If the state wants, I also think it has some additional approaches it could pursue. For instance, it might “pre-zone” federal lands to restrict or prevent development and mandate public access. That regulation is likely preempted as applied to federal lands under Supreme Court caselaw. However, once the land is transferred to private ownership, the regulation could apply with full force and effect. Moreover, even the most restrictive regulatory rules likely would not trigger a takings claim that the private landowner was owed compensation for the loss of value, since that landowner bought the land from the federal government knowing it could not be developed. And again, once the land is in private ownership, it is subject to state land-use regulation, which as the Supreme Court has noted, is an area of traditional state power.
The state might also pass legislation giving state agencies authority to take, through eminent domain, lands that had been transferred to private ownership from the federal government in a specific period of time (say, five years).

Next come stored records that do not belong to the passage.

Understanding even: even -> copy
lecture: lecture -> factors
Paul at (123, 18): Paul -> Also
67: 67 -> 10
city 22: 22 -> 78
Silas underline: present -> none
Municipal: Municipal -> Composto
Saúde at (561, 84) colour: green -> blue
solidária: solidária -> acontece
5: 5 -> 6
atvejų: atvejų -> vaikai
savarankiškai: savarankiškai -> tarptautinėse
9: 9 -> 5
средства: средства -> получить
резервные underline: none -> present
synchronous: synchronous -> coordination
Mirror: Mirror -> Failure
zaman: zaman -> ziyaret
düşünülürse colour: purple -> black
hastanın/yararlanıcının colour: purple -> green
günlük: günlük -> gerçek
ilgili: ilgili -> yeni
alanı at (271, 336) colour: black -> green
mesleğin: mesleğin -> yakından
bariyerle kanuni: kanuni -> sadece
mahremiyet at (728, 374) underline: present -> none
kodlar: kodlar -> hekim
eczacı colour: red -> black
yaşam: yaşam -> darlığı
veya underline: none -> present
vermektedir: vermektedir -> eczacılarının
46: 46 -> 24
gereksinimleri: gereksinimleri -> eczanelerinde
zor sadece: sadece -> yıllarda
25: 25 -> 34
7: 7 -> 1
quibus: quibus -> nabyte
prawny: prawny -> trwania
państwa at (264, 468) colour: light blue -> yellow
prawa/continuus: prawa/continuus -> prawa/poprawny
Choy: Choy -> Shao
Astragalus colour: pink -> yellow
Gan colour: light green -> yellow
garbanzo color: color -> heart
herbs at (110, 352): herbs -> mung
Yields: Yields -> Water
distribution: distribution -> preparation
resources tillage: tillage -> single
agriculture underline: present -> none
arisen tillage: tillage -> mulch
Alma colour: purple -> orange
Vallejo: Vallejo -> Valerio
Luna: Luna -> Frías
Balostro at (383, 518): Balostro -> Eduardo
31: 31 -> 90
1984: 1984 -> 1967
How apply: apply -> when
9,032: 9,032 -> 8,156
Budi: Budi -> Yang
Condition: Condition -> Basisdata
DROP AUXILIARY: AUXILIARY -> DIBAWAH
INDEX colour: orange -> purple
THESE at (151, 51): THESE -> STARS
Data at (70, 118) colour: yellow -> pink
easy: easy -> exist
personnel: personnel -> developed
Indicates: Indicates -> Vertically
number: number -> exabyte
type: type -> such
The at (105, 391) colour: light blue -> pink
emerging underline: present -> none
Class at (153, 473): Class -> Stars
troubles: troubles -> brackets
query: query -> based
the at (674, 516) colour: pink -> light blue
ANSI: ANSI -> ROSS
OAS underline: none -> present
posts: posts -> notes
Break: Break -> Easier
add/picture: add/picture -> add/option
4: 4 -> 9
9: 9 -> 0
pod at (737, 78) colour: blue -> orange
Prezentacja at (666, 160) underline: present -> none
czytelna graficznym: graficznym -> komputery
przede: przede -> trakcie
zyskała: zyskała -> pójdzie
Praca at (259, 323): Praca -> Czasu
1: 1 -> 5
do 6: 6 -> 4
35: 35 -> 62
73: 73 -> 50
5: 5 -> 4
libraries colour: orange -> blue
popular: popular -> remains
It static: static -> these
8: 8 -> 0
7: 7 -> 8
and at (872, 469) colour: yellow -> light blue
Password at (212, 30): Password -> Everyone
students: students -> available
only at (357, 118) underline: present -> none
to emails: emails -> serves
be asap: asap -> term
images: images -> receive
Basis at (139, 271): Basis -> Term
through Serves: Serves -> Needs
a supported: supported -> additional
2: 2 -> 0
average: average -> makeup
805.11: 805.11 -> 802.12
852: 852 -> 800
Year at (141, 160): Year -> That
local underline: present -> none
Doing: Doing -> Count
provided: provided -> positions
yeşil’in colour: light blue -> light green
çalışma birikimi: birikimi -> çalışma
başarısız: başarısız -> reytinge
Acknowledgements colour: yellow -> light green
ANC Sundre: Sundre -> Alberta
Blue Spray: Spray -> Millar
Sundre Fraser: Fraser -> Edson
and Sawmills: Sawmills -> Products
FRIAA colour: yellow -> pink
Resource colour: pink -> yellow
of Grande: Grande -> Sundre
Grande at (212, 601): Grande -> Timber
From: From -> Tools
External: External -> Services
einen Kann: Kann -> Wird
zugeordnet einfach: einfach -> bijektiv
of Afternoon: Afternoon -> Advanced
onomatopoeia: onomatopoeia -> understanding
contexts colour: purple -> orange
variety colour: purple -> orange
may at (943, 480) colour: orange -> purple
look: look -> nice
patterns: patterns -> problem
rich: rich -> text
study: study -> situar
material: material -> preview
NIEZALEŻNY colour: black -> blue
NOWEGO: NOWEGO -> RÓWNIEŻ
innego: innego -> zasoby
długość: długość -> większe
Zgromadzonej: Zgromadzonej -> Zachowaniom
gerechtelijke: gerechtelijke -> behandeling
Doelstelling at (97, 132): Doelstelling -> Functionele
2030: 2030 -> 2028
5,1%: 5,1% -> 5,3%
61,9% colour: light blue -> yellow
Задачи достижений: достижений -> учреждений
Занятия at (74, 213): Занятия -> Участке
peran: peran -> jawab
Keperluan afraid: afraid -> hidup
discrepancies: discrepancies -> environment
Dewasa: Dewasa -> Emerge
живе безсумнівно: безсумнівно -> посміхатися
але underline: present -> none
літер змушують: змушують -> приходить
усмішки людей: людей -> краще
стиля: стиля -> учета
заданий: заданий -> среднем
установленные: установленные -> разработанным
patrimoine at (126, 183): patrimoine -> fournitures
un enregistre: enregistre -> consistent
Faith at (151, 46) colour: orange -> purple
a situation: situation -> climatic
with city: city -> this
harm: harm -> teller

The compensation owed to the land owner could be presumptively set at the price the landowner paid the federal government for the land. This would operate more or less the same as the right of first refusal, allowing the state to acquire lands that the feds were selling off, but at the sales price. The main difference with the right of first refusal is that it might allow the state time to decide whether to acquire the lands, or to find the funds to pay the landowner. And again, eminent domain power by the state is a fairly core feature of state sovereignty, so when it is used vis-à-vis private landowners, it is hard to see how this would be preempted.
Overall, the state has a range of approaches it could take if it wants. Most importantly from the state’s perspective, however, is that any legislation (no matter what approach) would send a clear message to Washington DC that California likes its federal public lands very much, and doesn’t want to see them go away.